## Goal
Format every line of the data below as a numbered list, omitting blank lines. Leave the images out of your answer.
═══ Data for the task
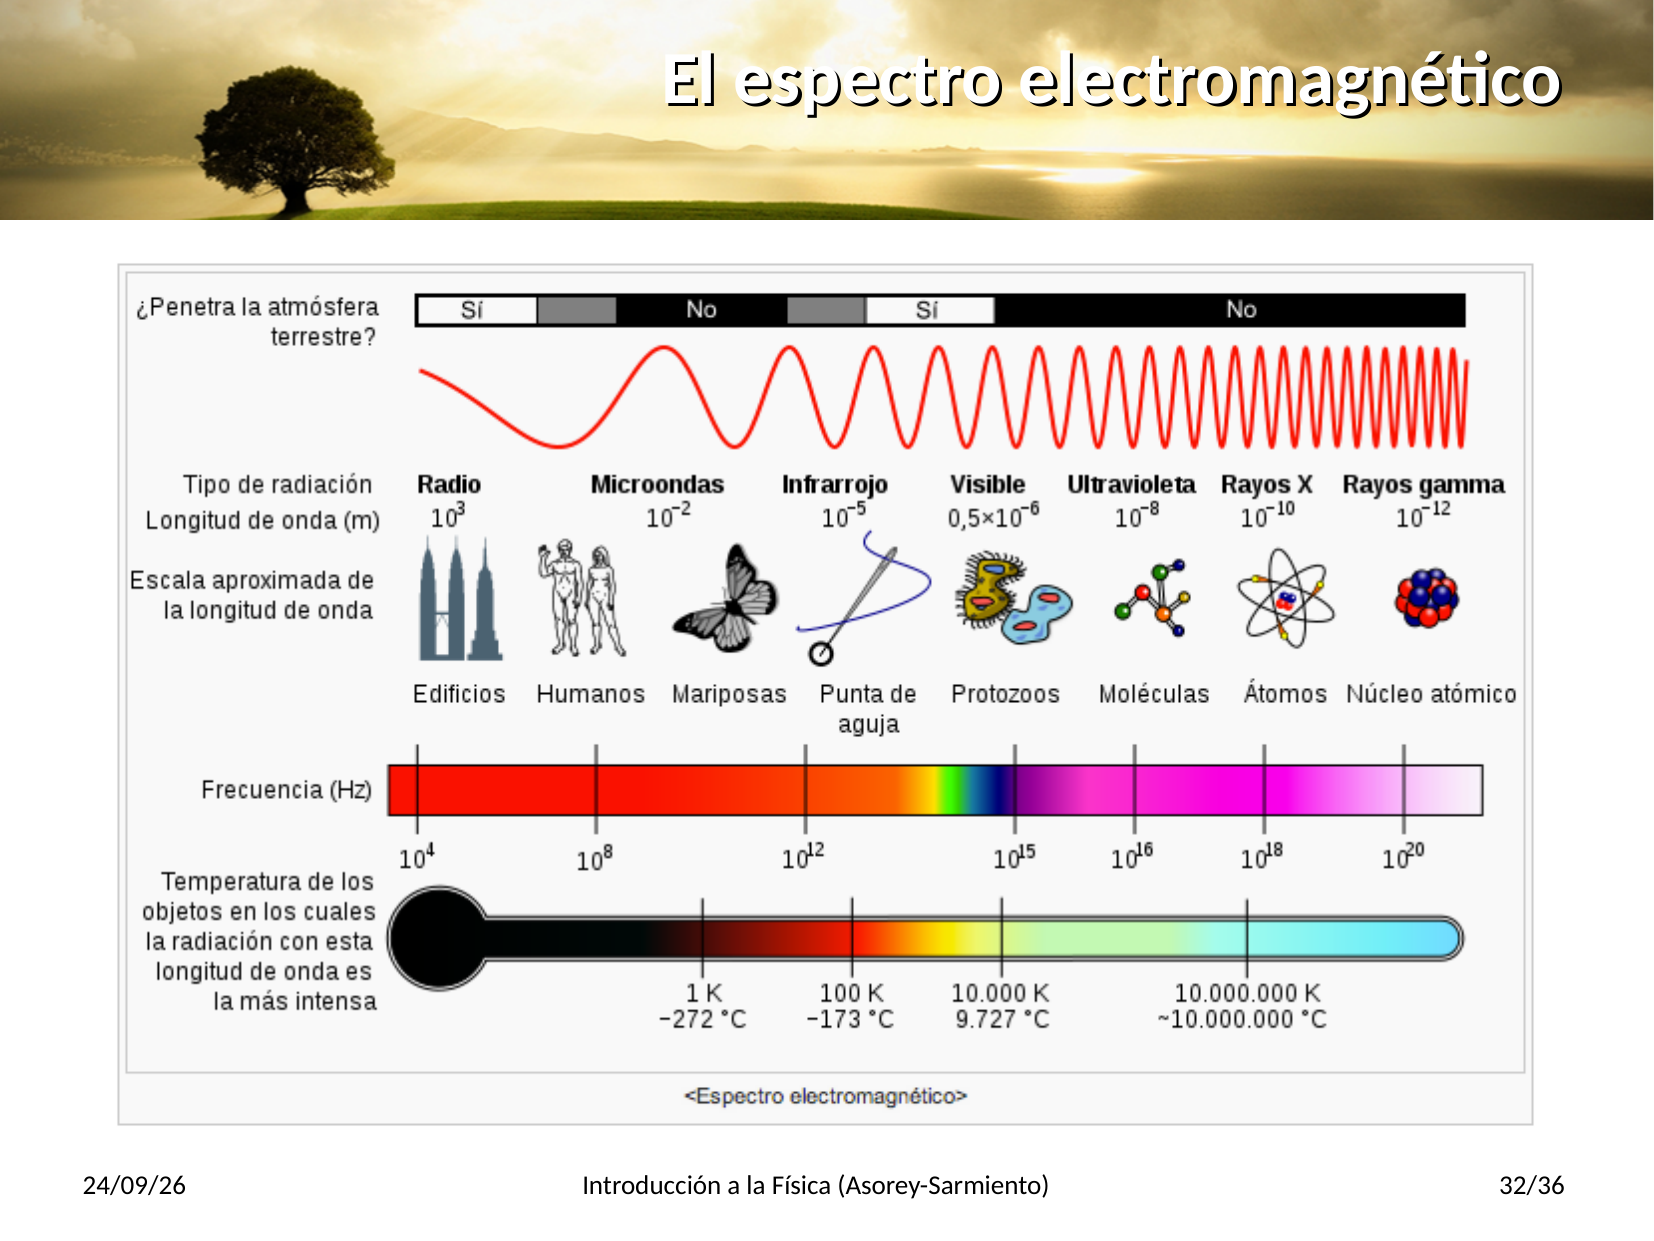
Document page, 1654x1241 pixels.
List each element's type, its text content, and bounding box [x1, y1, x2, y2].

picture [108, 254, 1546, 1141]
title El espectro electromagnético [75, 19, 1564, 151]
picture [0, 0, 1654, 220]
══════
## Correct output
1. Document page, 1654x1241 pixels.
2. List each element's type, its text content, and bounding box [x1, y1, x2, y2].
3. picture [108, 254, 1546, 1141]
4. title El espectro electromagnético [75, 19, 1564, 151]
5. picture [0, 0, 1654, 220]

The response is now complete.